May 30, 2017

There was never any closure for Stephen Srstka's family, his sister said Monday, following a Memorial Day ceremony at the Poplar Bluff Veterans Memorial Wall. The 20-year-old Marine died June 15, 1944, and received a burial at sea. It broke her mother's heart, Ione Deken explained...

There was never any closure for Stephen Srstka's family, his sister said Monday, following a Memorial Day ceremony at the Poplar Bluff Veterans Memorial Wall.

The 20-year-old Marine died June 15, 1944, and received a burial at sea. It broke her mother's heart, Ione Deken explained.

They were sent a notice from the state department. It said Srstka was part of an amphibian attack, but never made it to shore. Although gravely wounded, he took over the station of another wounded Marine for as long as he could.

Memorial Day is a very sad time, the 91-year-old Butler County resident said, but also a different kind of reminder.

"I feel very patriotic today, that we have people in this country that are willing to fight for our freedom," said Deken, whose husband, Clem Deken, was one of three World War II veterans attending the ceremony.

Memorial Day carries its own meaning for every family, said keynote speaker Lt. Col. Nathaniel Balentine Jr., who served in the Marine Corps, Army military intelligence and retired from the U.S. Army Reserves.

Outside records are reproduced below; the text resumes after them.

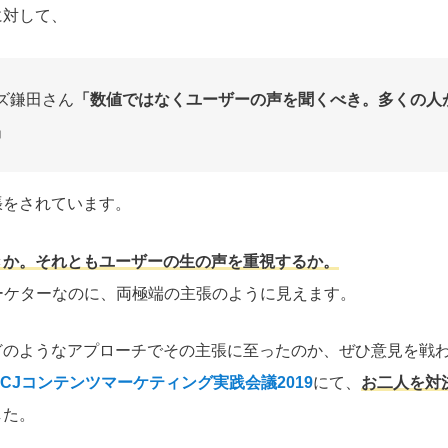
に対して、
ズ鎌田さん
「数値ではなくユーザーの声を聞くべき。多くの人
」
張をされています。
きか。それともユーザーの生の声を重視するか。
ーケターなのに、両極端の主張のように見えます。
どのようなアプローチでその主張に至ったのか、ぜひ意見を戦
MCJコンテンツマーケティング実践会議2019
にて、
お二人を対
した。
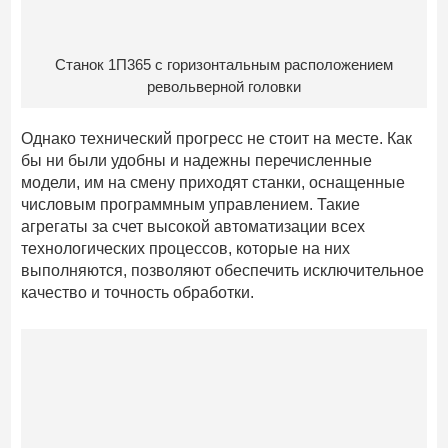
Станок 1П365 с горизонтальным расположением
револьверной головки
Однако технический прогресс не стоит на месте. Как
бы ни были удобны и надежны перечисленные
модели, им на смену приходят станки, оснащенные
числовым программным управлением. Такие
агрегаты за счет высокой автоматизации всех
технологических процессов, которые на них
выполняются, позволяют обеспечить исключительное
качество и точность обработки.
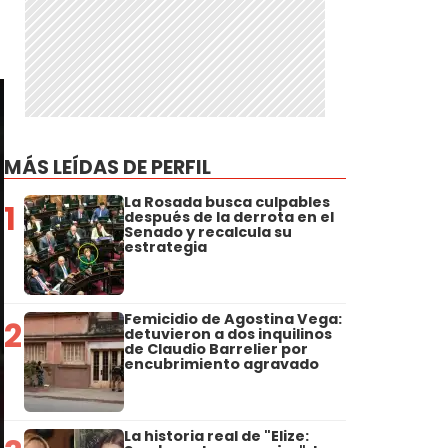
MÁS LEÍDAS DE PERFIL
La Rosada busca culpables
1
después de la derrota en el
Senado y recalcula su
estrategia
Femicidio de Agostina Vega:
2
detuvieron a dos inquilinos
de Claudio Barrelier por
encubrimiento agravado
La historia real de "Elize:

Today, he is the Poplar Bluff post master. While in the service, Balentine was deployed during the Iranian crisis, Desert Shield, Desert Storm and Operation Enduring Freedom.

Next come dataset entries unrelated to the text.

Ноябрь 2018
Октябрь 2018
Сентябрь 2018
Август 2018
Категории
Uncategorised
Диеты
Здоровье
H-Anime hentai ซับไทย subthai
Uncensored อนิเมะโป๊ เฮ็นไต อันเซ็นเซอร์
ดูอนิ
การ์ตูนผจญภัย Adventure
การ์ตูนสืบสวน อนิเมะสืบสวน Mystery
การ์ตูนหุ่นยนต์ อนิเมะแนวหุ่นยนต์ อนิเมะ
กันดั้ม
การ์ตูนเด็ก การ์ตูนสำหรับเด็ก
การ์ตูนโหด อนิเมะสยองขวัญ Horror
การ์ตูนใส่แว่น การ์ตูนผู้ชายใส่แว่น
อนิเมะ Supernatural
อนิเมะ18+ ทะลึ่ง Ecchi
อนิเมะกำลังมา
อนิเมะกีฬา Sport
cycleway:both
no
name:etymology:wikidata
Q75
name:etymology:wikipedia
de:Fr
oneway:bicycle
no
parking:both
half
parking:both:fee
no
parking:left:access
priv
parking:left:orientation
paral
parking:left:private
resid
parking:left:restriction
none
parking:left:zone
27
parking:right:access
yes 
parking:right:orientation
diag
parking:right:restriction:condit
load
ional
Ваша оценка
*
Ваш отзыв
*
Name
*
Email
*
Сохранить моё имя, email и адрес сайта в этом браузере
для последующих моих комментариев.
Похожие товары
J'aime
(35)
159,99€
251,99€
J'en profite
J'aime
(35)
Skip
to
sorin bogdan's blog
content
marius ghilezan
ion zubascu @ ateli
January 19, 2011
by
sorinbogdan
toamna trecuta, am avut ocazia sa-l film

Like his uncle, a Vietnam veteran, for Balentine Memorial Day is a time to remember those who didn't make it home. His uncle cried every May for the friends he lost.

"I do the same thing, I look at the sky on Memorial Day. I think about all those who went to war with me. All those I didn't bring back, and all those who actually died during the conflict, and I cry for them," said Balentine, becoming emotional. "They are the ones that made the ultimate sacrifice, so I can stand here today."

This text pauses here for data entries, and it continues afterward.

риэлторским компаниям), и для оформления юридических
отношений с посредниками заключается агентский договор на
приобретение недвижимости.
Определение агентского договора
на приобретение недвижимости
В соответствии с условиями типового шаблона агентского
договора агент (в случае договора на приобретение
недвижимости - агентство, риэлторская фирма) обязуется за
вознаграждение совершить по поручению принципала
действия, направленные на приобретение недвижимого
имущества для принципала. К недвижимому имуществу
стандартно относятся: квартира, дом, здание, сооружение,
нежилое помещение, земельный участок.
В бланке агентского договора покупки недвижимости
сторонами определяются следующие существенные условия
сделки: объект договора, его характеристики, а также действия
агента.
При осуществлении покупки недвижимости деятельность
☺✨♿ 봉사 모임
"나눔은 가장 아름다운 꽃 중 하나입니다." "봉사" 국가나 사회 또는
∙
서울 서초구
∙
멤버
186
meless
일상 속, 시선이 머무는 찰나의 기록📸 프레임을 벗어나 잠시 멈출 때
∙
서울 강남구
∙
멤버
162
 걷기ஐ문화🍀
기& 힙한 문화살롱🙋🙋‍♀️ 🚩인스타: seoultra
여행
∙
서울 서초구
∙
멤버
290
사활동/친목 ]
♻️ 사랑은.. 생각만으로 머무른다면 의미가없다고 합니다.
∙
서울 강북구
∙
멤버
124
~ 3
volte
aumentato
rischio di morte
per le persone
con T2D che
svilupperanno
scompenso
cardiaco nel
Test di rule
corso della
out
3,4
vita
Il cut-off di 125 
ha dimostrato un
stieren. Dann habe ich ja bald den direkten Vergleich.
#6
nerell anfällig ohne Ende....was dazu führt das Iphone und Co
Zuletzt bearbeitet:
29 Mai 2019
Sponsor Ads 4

It is a debt that can never be repaid to the families of fallen service members, said retired U.S. Army Col. Patricia Hall, director of John J. Pershing VA Medical Center.

"Every minute of our day, we Americans enjoy the blessings of a free nation, blessings protected by the selfless service of men and women in uniform for nearly two and a half centuries," Hall said. "Millions of the finest citizens have answered the call to duty since our nation's founding.

"More than one million have been laid upon the altar of freedom, a staggering number, a staggering price."

What citizens can and must do is remember that sacrifice, she said.

The cost of war is not always seen immediately, Clem Deken knows.

His father was a World War I veteran who later died from emphysema, the result of exposure to mustard gas.

Clem Deken served in World War II, drafted at the age of 21 from his home in Qulin, Missouri. He was sent to England in January 1944 and traveled across France and Germany in the coming months.

His unit arrived 12 days after D-Day in France.

Within a month, his unit was part of the Battle of St. LO, as U.S. forces fought to prevent German forces from taking a more advantageous position above the city of St. LO.

"That was quite a day to see. You saw airplanes fall out of the sky. You saw men fall out of the sky, ours and mostly German," Clem Deken said, now 95.

He still remembers seeing Dachau concentration camp in Germany less than a year later. His unit arrived after it was liberated.

American soldiers found more than 30 railroad cars filled with bodies when they arrived at Dachau, which held more than 188,000 prisoners during over a decade in operation, according to the United States Holocaust Memorial Museum.

Dachau reinforced what the American soldiers were fighting for, according to Clem Deken.